Pentagon can’t decide which rebels to train in Syria

Pentagon can’t decide which rebels to train in Syria

As reports surfaced on Monday suggesting the group that calls itself the Islamic State is close to capturing the Syrian town of Kobani, The Guardian revealed that the Pentagon is still far from taking the next steps towards tackling the militants.

Despite American officials warning for weeks now that the group formerly known as ISIS poses a dire risk to the Middle East and the security of the United States and its allies, representatives for the Pentagon acknowledged to the British paper that efforts to organize a trained army to go up against the violent militants have yet to materialize.

The US Department of Defense and President Barack Obama succeeded in convincing Congress last month to approve a measure that authorizes the government to fund, train and equip moderate rebels in Syria in order to provide anti-ISIS forces with the resources to counter the campaign that continues to let the group seize entire cities in the Middle East as recently as this week. Nevertheless, a spokesperson for the Pentagon told the Guardian for an article published on Monday that exactly who will lead those rebel forces remains unresolved.

“No decision has been made as to who will lead the program,” commander Elissa Smith, the Pentagon spokesperson, told the Guardian.

Spencer Ackerman, the American journalist who wrote Monday’s piece, reported that “the Pentagon has yet to even assign a US officer to the task of determining which rebels are trustworthy and capable enough to comprise that force.”

**Written problem**. Set down the passage from the article on the Pentagon and Syrian rebels word for word, beginning at "Despite American officials" and stopping after "forces remains unresolved.".

**Entries**.

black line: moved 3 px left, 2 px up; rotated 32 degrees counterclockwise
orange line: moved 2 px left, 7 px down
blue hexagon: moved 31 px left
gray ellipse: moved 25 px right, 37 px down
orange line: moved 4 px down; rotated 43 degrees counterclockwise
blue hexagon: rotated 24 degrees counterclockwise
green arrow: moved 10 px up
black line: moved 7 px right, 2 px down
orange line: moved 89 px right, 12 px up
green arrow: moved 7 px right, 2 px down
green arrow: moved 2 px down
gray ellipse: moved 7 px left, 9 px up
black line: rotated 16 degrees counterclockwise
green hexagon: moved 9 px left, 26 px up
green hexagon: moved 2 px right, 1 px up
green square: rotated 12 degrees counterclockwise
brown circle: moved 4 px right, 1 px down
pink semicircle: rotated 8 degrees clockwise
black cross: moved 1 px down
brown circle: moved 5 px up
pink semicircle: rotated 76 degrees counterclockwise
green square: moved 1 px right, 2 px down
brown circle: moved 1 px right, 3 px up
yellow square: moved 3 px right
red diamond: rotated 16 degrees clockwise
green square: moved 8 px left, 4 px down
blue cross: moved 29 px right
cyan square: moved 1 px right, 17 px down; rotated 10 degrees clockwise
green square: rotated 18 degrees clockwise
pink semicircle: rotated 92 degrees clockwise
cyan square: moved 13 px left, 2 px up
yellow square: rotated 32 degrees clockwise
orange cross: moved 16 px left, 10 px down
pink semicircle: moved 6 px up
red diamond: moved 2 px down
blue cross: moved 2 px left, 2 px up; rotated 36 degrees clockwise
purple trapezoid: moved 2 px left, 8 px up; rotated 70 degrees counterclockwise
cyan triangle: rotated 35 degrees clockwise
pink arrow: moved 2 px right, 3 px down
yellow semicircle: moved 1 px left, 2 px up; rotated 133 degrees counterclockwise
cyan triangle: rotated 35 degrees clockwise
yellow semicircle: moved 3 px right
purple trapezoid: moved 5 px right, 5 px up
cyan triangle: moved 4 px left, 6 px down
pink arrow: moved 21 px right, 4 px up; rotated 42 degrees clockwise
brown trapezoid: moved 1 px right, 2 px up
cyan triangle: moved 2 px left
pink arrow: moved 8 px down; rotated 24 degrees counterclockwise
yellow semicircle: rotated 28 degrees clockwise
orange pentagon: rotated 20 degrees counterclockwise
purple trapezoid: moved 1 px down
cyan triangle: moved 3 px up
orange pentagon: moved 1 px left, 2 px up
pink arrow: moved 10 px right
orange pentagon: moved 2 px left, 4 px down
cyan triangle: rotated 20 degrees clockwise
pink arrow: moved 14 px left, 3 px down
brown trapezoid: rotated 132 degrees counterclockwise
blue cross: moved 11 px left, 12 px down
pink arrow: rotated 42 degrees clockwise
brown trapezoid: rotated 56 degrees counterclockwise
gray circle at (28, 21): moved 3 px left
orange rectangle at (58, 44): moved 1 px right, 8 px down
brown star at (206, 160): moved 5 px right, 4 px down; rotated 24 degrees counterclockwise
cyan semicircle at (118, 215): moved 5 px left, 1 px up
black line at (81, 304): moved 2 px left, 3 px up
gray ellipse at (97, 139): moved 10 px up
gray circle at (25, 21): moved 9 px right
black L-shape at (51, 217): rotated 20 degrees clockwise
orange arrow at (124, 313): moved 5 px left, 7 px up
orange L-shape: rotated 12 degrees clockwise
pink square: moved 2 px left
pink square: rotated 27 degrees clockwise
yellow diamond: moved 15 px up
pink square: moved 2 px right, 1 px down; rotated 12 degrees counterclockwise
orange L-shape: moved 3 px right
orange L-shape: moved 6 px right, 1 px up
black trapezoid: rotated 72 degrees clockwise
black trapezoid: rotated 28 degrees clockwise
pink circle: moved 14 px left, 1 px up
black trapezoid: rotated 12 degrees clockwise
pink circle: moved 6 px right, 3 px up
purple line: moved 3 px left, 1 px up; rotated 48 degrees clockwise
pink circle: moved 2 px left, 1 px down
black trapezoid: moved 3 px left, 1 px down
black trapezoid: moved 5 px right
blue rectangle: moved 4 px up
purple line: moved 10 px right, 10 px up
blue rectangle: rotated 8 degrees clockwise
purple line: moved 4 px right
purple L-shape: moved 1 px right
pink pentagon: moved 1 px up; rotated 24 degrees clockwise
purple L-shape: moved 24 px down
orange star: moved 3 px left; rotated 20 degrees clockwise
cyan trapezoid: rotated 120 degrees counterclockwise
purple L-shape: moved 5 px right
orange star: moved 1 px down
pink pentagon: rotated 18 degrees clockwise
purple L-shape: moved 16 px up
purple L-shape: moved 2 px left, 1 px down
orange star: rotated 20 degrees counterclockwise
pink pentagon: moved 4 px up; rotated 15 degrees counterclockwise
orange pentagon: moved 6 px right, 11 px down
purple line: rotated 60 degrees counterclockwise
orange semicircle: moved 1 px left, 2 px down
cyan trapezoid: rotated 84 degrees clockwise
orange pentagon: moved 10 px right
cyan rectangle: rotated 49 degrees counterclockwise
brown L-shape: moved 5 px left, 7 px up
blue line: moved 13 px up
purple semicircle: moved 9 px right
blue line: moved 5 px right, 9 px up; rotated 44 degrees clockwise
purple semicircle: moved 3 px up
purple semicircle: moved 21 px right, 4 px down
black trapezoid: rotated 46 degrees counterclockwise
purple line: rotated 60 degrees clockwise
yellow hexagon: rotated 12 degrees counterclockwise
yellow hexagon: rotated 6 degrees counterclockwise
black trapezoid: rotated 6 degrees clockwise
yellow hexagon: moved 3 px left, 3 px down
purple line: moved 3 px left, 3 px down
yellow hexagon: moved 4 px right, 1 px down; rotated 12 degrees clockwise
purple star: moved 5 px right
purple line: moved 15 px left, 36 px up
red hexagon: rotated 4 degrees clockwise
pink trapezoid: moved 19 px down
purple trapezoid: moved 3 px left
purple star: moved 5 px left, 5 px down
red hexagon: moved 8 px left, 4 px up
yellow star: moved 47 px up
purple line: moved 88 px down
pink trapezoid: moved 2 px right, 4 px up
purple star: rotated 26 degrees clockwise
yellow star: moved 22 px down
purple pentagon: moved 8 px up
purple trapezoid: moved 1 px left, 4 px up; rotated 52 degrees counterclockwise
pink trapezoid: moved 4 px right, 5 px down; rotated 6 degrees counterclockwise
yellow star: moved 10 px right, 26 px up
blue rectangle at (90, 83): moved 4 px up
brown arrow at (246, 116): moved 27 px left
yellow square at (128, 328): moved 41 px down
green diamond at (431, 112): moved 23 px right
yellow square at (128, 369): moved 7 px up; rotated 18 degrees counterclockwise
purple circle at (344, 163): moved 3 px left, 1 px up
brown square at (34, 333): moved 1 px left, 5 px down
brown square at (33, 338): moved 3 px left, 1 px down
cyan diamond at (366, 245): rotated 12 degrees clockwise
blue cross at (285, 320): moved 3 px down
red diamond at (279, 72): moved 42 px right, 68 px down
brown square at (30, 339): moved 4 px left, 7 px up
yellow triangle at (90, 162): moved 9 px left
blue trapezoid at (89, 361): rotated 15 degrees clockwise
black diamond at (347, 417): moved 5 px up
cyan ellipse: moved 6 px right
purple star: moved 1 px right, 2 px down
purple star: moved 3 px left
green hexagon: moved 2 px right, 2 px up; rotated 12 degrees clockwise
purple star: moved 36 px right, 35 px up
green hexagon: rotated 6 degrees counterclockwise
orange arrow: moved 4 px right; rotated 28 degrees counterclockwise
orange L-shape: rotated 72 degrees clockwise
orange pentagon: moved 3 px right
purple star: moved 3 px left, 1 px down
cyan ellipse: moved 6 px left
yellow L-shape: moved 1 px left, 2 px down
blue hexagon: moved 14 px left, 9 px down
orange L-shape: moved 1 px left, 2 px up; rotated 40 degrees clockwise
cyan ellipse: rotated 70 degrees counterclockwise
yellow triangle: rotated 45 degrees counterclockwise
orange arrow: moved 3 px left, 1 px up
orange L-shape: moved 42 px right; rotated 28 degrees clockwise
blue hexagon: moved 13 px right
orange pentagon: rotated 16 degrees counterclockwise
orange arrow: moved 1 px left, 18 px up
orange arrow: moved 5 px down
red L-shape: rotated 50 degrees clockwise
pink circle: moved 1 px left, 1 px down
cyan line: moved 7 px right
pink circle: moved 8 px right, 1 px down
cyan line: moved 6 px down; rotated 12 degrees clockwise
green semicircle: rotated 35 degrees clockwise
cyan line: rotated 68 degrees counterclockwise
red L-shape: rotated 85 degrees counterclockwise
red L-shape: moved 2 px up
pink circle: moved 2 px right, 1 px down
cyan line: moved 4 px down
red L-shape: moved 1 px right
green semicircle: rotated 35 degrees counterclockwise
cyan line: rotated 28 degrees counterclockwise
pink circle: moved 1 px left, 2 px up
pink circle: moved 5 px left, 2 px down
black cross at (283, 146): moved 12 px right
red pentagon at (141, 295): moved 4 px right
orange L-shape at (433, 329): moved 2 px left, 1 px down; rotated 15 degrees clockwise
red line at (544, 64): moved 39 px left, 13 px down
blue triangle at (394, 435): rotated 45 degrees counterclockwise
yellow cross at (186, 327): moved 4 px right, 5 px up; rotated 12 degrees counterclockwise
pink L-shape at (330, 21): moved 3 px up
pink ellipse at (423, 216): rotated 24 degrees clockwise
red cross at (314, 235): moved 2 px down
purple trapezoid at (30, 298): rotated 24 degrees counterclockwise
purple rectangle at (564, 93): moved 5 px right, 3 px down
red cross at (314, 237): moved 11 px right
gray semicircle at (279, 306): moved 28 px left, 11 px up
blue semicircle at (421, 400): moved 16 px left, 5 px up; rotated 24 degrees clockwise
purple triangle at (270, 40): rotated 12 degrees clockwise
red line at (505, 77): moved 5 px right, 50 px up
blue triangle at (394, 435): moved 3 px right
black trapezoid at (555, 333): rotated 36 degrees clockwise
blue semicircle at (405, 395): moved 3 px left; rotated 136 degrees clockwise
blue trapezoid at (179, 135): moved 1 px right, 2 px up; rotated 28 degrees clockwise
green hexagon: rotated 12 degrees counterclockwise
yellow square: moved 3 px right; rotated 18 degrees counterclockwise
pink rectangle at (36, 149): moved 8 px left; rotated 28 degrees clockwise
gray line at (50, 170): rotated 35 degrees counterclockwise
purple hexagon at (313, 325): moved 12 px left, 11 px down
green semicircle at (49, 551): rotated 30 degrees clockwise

**Answer below**.
Despite American officials warning for weeks now that the group formerly known as ISIS poses a dire risk to the Middle East and the security of the United States and its allies, representatives for the Pentagon acknowledged to the British paper that efforts to organize a trained army to go up against the violent militants have yet to materialize.

The US Department of Defense and President Barack Obama succeeded in convincing Congress last month to approve a measure that authorizes the government to fund, train and equip moderate rebels in Syria in order to provide anti-ISIS forces with the resources to counter the campaign that continues to let the group seize entire cities in the Middle East as recently as this week. Nevertheless, a spokesperson for the Pentagon told the Guardian for an article published on Monday that exactly who will lead those rebel forces remains unresolved.